(Entries taken from a collection)
-- Opening Marker --

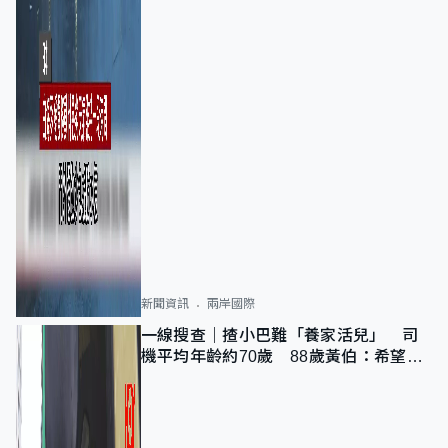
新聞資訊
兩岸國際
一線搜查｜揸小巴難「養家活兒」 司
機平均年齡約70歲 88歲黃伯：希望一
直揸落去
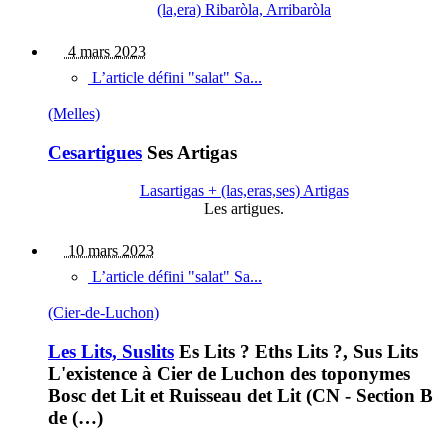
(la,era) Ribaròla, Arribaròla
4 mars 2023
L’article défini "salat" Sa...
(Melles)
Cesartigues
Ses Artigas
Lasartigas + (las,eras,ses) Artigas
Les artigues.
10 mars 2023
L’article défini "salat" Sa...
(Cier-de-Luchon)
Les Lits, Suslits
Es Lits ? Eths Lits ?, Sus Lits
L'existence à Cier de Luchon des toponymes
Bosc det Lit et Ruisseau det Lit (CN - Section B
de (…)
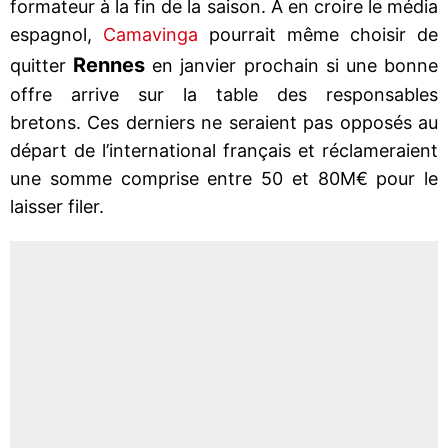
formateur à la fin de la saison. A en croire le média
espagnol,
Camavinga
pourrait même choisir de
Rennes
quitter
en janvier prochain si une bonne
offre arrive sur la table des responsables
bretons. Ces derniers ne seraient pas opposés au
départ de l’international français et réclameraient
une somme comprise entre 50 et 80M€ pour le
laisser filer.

-- Closing Marker --

> TASK DETAILS
The answer must contain only the lines from the one with "formateur à la" to the end of the entries above, each written out exactly.

> ANSWER SPACE
formateur à la fin de la saison. A en croire le média
espagnol,
Camavinga
pourrait même choisir de
Rennes
quitter
en janvier prochain si une bonne
offre arrive sur la table des responsables
bretons. Ces derniers ne seraient pas opposés au
départ de l’international français et réclameraient
une somme comprise entre 50 et 80M€ pour le
laisser filer.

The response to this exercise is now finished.